You’ve got your degree and have great communication skills. But how to land yourself a job in this ever developing, $2.8 trillion global industry?
- Graduate scheme
- Entry level jobs
- Further study
Graduate schemes are available in the hospitality and tourism industry, most likely in management, be it a hotel, bar or restaurant. However, there are other graduate schemes available in the marketing, business development or the financial side of a company. Graduate scheme deadlines are often early in the academic year, so make sure to get your application completed sooner rather than later.
Additionally, entry level jobs are also a good opportunity for graduates. Make sure your CV showcases all your skills that are relevant to the job such as problem solving, leadership, teamwork and organisation. You could apply for marketing assistant or deputy manager jobs, with a clear trajectory toward becoming a manager.

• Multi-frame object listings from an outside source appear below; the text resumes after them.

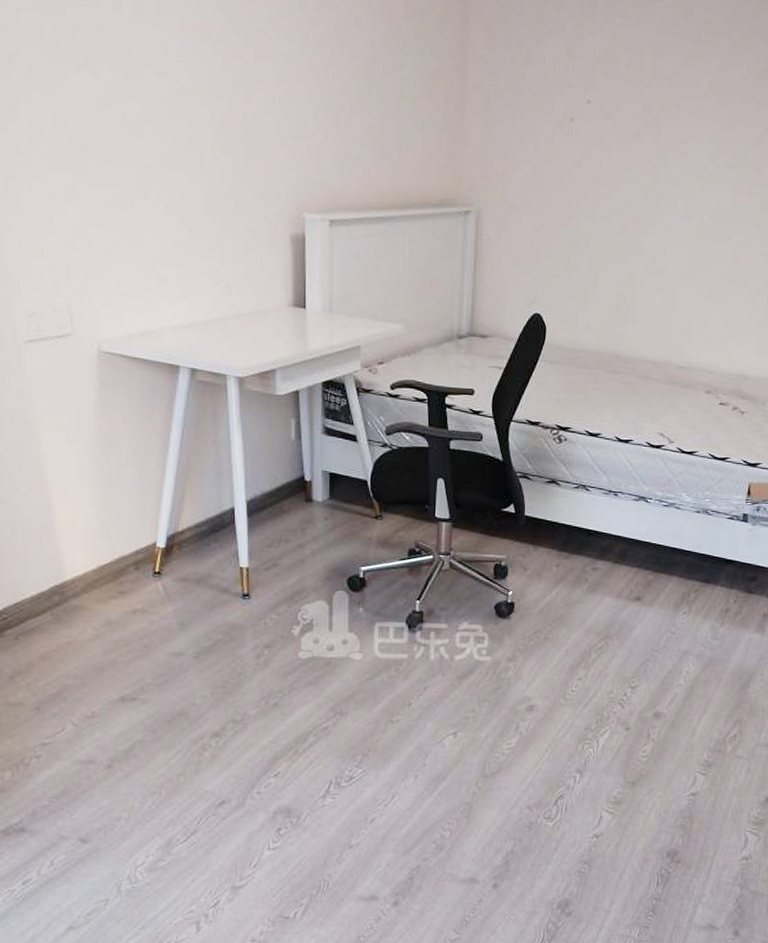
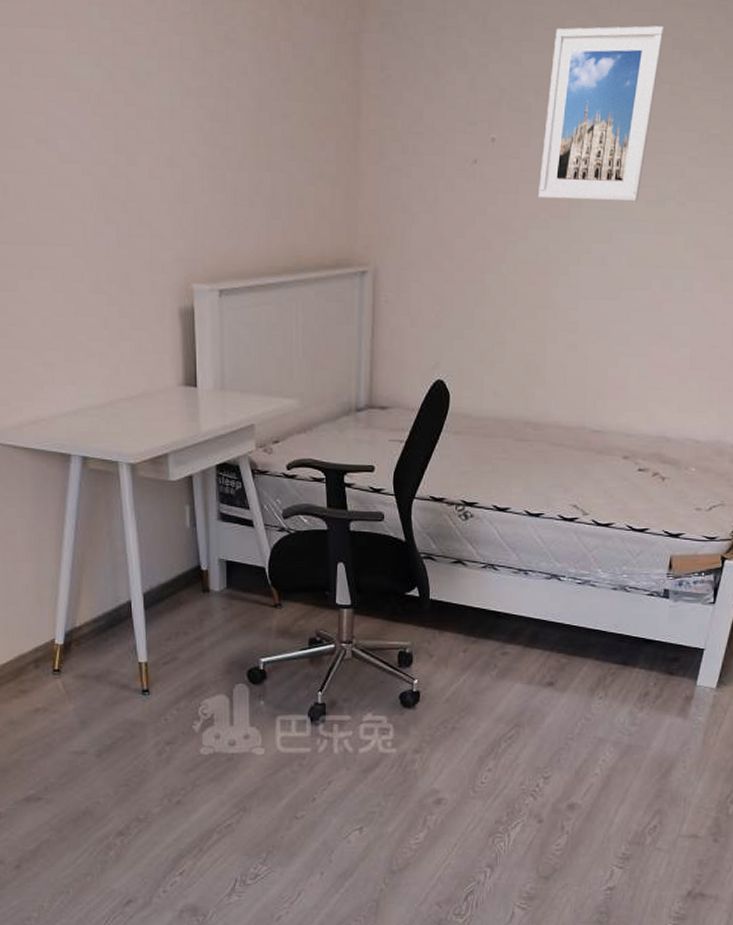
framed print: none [630,9,743,165] -> present [538,26,665,202]

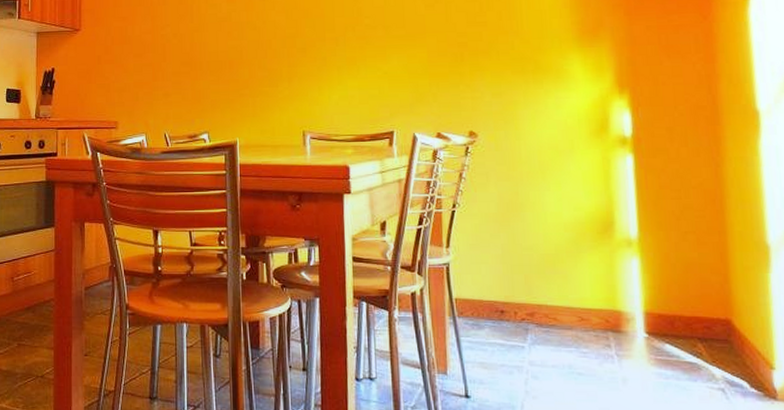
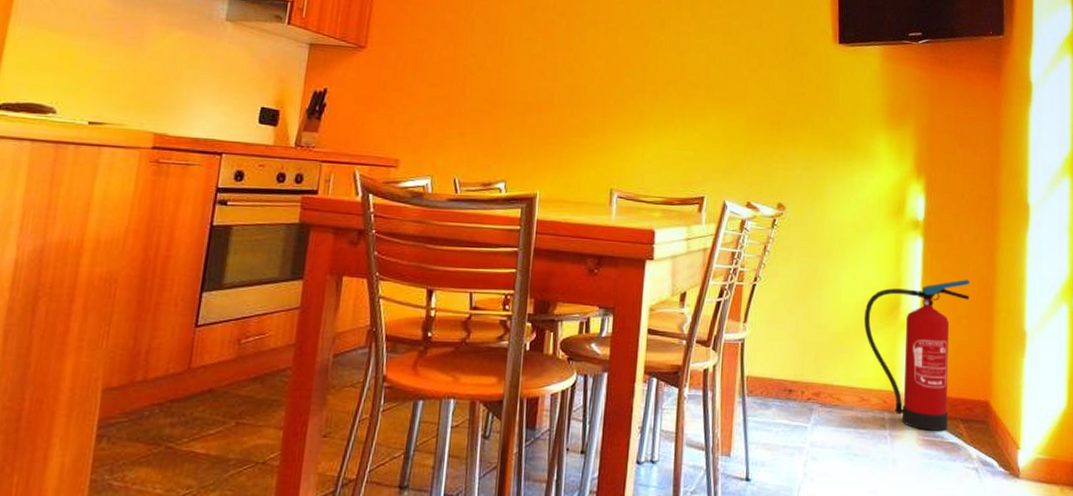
fire extinguisher: none [574,194,696,350] -> present [864,280,970,431]

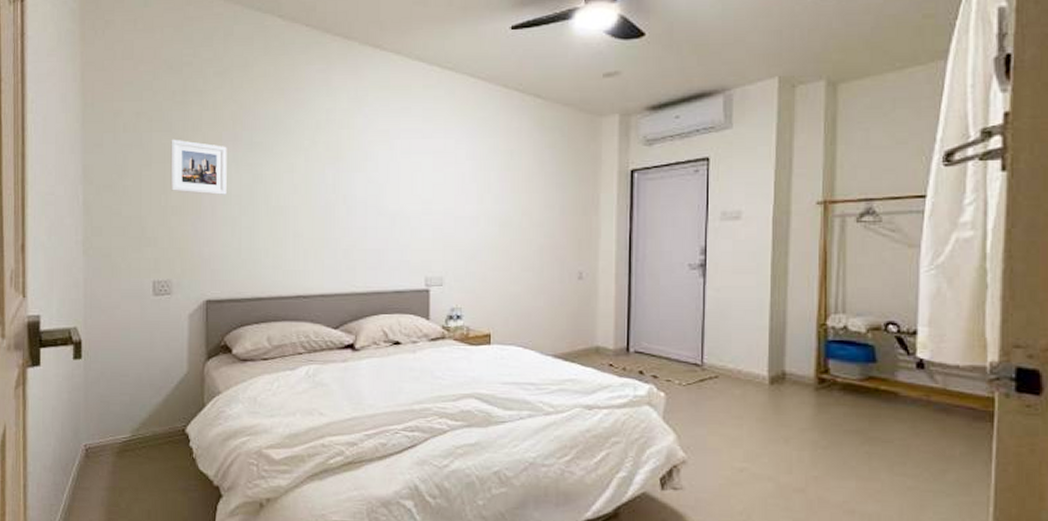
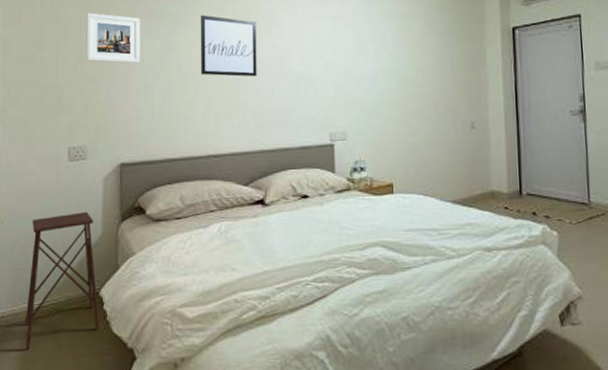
side table: none [112,347,186,481] -> present [24,211,100,350]
wall art: none [290,145,350,215] -> present [200,15,257,77]

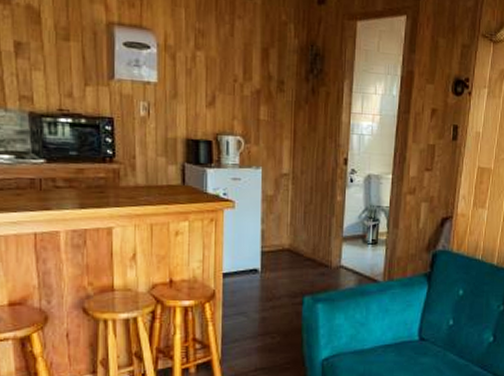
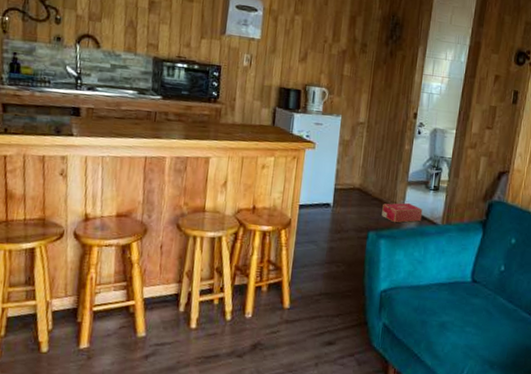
shoe box: none [317,260,362,284] -> present [381,202,423,223]

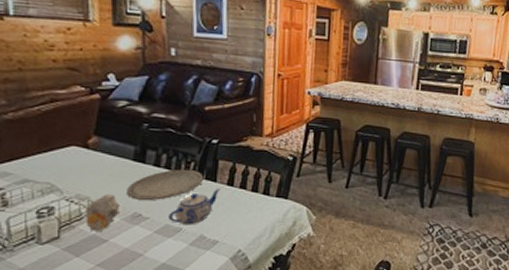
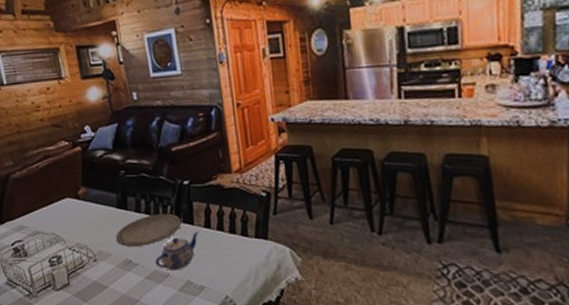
flower: present [85,194,121,233] -> none [86,242,114,279]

Further study may be necessary in some cases. Whilst most degrees related to the industry, such as tourism management or international hospitality provide you with the transferable skills and industry knowledge required, if you work in hotel management, you may need to be multi-lingual. If this is the case, you could attend evening classes to brush up on your language skills.
Will my degree do?
As degrees provide you with a wide range of transferable skills, it’s not necessary to study a degree specifically designed for those who want a career in this sector. For example, you could do a finance and accounting degree and still get on a graduate scheme for a large hotel chain. As with most graduate schemes, these are competitive and therefore a 2:1 or first class degree will give you a better chance of landing the role.
Is postgraduate study necessary?
As mentioned, the hospitality and tourism business is a global industry and you may need to be proficient in more than one language, so an evening or refresher language course.
Additionally, strong commercial awareness is a must, as well as knowledge of the business and market. You need to understand consumers and competitors, which makes sense. Let’s think about it, a hotel has thousands of potential customers but also hundreds of competitors so they need to be on the ball when it comes to staying ahead of competitors. This could by offering more competitive prices, swankier room service or offering a new way to book a hotel room, such as through a phone app. A good understanding of the industry, and being able to show this to your potential employers, is key.